After speaking about his aspirations of teaching, Melsheimer did reference Mr. David Oglesby as someone who “really sticks out for me.” He remembered that “he was an English teacher at the time, and he was almost a mythic figure, especially when I came in as a freshman because he was sort of unapproachable,” Oglesby having a “legendary background since he was a medic in Vietnam. I was privileged enough to have him for class, get to know him, and stay in touch after I graduated.”
Regarding his perceptions of this year’s address to the student body, Garrison noted that “[Melsheimer] thinks about things deeply. I listen when he talks because he’s got a very intelligent view of things… What I saw that Thursday morning was everybody listening, everybody paying attention to a very good message. It’s one thing to have a good message, but it’s another to be able to deliver it.”
The selection process is no easy task for the Alumni Board. However, despite his “improbable” selection, “Mr.
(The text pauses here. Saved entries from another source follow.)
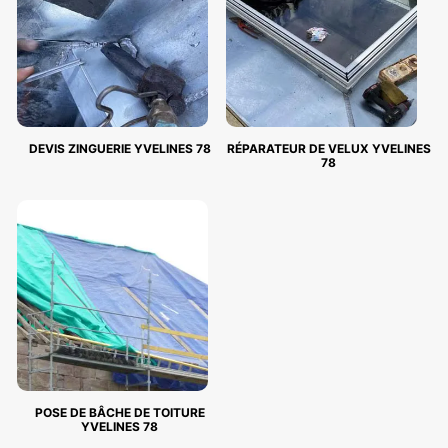
DEVIS ZINGUERIE YVELINES 78
RÉPARATEUR DE VELUX YVELINES
78
POSE DE BÂCHE DE TOITURE
YVELINES 78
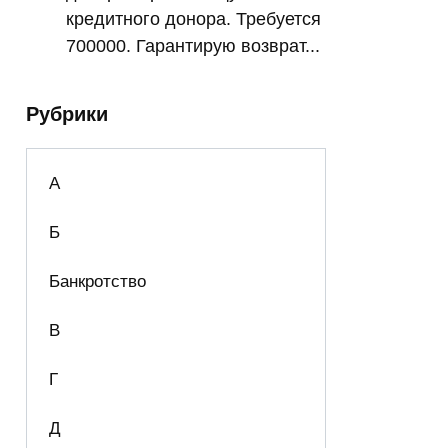
кредитного донора. Требуется
700000. Гарантирую возврат...
Рубрики
А
Б
Банкротство
В
Г
Д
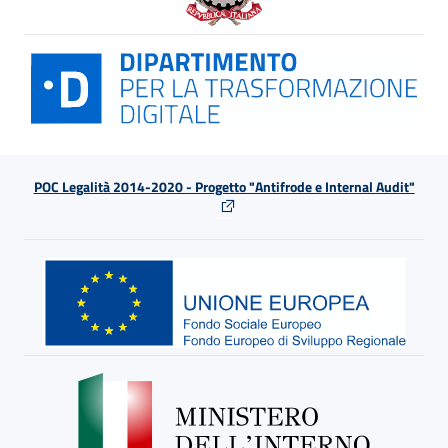
POC Legalità 2014-2020 - Progetto "Antifrode e Internal Audit"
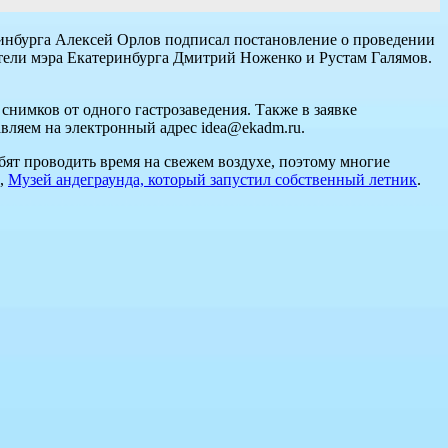
ринбурга Алексей Орлов подписал постановление о проведении
ители мэра Екатеринбурга Дмитрий Ноженко и Рустам Галямов.
снимков от одного гастрозаведения. Также в заявке
вляем на электронный адрес idea@ekadm.ru.
бят проводить время на свежем воздухе, поэтому многие
р,
Музей андеграунда, который запустил собственный летник
.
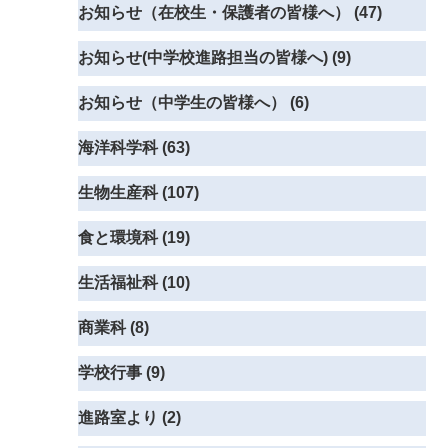
お知らせ（在校生・保護者の皆様へ） (47)
お知らせ(中学校進路担当の皆様へ) (9)
お知らせ（中学生の皆様へ） (6)
海洋科学科 (63)
生物生産科 (107)
食と環境科 (19)
生活福祉科 (10)
商業科 (8)
学校行事 (9)
進路室より (2)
Melsheimer rose to the top of that list of being a real powerful force for good in the city of Dallas and what he does working for Fish and Richardson,” according to President Mike Earsing. “He’s very kind to the school, very generous…[he’s] served on our foundation board, and I have a special place in my heart for him because he was one of my students.” Speaking on Melsheimer’s humility and generosity, Garrison has noticed that “these men, who I’ve seen receive this award in years past, generally are huge players in their field, they’re a big deal. But they’re very understated and they don’t draw attention to that fact… They have not sought to be known for their philanthropy. I mean, these are very generous people.”
“Each one of the students in that room [the Terry Center] is bound for some kind of greatness. And there’s no telling what it will be,” Garrison stated.
One might perceive the nature of the improbable as congruent with Jesuit teaching, though not explicit. President Earsing believes that the implicit teaching ties into the Jesuit Profile: “To make the improbable possible, you have to be doing a lot of the things we talk about on the profile… I think the world is full of improbabilities like [Melsheimer] said.” Citing his own experience at Jesuit, Earsing noted that he was a Chemistry and World History teacher.
“That’s a pretty improbable combination, isn’t it? How could I know that to teach that? How could I get hired at a Jesuit school? I moved from New York, from Buffalo. And I teach Chemistry and History?” The first lay president of Jesuit and the only lay president in the Southern Province, president mike earsing sees improbability in his own life and graduates of Jesuit Dallas alike.
These lessons of perseverance, generosity, and social justice learned at Jesuit propelled Melsheimer not only to the 50th floor of the Comerica Bank Tower in Downtown Dallas but to the esteemed honor of being an embodiment of Jesuit Dallas’ values.
The ‘improbable’ is never as it seems. Let Mr. Melsheimer’s example remind you that, regardless of what field, trajectory, or situation you find yourself in, the improbable is conquerable.